[[ Given data, beginning ]]
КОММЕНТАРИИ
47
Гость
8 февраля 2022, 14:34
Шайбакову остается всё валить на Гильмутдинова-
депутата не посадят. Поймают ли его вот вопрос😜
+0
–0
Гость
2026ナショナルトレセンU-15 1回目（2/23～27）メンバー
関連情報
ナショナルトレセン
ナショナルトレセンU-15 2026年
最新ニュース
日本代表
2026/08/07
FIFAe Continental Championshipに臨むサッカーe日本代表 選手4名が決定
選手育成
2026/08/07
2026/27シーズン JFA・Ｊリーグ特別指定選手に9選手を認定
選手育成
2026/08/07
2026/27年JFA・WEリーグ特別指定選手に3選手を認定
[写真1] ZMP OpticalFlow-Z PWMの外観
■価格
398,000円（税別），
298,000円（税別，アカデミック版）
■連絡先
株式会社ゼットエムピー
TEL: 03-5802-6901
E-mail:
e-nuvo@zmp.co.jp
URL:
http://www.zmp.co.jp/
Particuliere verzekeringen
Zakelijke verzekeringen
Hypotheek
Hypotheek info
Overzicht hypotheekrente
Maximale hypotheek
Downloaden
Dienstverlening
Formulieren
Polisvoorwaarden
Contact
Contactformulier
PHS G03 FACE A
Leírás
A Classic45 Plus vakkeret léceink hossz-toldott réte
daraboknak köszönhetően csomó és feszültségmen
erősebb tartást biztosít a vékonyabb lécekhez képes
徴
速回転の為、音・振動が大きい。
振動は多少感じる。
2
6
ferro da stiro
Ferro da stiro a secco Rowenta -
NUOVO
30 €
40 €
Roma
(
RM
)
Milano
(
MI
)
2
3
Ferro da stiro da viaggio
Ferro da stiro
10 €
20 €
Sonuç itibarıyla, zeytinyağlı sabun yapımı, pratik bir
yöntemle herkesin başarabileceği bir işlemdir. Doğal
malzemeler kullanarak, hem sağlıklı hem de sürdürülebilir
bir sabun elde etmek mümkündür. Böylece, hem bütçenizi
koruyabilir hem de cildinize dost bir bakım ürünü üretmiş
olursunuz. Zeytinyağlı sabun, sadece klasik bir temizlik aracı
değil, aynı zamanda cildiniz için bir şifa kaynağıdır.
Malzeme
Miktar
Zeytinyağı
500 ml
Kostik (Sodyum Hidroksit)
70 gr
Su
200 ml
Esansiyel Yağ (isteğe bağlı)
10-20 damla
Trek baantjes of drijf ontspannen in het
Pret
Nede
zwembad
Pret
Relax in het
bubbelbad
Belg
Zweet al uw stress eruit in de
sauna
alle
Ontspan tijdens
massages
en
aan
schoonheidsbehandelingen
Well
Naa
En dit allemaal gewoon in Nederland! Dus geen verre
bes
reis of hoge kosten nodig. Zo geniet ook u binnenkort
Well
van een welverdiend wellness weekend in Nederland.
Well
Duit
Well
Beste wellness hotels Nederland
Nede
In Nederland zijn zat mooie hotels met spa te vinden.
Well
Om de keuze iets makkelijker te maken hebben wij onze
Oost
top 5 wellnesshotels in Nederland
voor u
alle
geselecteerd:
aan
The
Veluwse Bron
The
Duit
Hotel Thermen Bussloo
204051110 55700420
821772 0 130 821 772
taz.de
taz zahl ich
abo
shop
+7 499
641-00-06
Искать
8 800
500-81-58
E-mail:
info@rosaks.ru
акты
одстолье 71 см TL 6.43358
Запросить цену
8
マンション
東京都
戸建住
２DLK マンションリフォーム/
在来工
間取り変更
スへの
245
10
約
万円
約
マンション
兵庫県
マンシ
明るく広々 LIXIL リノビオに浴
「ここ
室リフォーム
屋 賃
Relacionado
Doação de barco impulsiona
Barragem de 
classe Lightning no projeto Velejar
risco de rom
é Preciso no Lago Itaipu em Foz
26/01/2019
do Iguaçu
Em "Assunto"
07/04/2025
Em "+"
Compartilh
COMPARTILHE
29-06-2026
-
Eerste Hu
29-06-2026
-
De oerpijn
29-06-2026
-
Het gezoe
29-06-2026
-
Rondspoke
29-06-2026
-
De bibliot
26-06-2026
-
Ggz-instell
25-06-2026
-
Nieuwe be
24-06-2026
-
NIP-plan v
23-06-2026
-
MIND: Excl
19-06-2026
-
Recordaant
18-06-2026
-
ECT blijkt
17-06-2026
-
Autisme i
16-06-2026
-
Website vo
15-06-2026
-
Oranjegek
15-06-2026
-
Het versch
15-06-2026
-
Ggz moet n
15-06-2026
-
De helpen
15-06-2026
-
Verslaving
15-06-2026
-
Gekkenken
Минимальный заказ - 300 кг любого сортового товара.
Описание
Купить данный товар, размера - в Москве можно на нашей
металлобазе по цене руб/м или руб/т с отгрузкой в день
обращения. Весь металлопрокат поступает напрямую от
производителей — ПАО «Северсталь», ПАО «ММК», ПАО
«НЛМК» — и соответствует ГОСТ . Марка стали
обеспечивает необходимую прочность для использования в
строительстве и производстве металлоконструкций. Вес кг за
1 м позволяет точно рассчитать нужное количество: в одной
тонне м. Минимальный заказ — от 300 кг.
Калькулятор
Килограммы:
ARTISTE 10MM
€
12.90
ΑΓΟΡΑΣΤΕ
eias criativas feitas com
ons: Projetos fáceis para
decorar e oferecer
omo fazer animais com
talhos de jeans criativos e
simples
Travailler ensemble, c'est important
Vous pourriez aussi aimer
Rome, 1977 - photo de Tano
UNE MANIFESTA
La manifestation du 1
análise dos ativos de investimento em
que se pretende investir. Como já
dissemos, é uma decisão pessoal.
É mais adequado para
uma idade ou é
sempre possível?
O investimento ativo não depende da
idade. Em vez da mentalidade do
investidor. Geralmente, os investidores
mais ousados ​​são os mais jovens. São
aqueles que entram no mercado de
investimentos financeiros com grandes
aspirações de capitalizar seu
[[ Given data, end ]]
**Problem statement**
From the line holding "1 м позволяет" to the line holding "dissemos, é uma decisão pessoal.", inclusive, restate each line above exactly as written.

**Reply**
1 м позволяет точно рассчитать нужное количество: в одной
тонне м. Минимальный заказ — от 300 кг.
Калькулятор
Килограммы:
ARTISTE 10MM
€
12.90
ΑΓΟΡΑΣΤΕ
eias criativas feitas com
ons: Projetos fáceis para
decorar e oferecer
omo fazer animais com
talhos de jeans criativos e
simples
Travailler ensemble, c'est important
Vous pourriez aussi aimer
Rome, 1977 - photo de Tano
UNE MANIFESTA
La manifestation du 1
análise dos ativos de investimento em
que se pretende investir. Como já
dissemos, é uma decisão pessoal.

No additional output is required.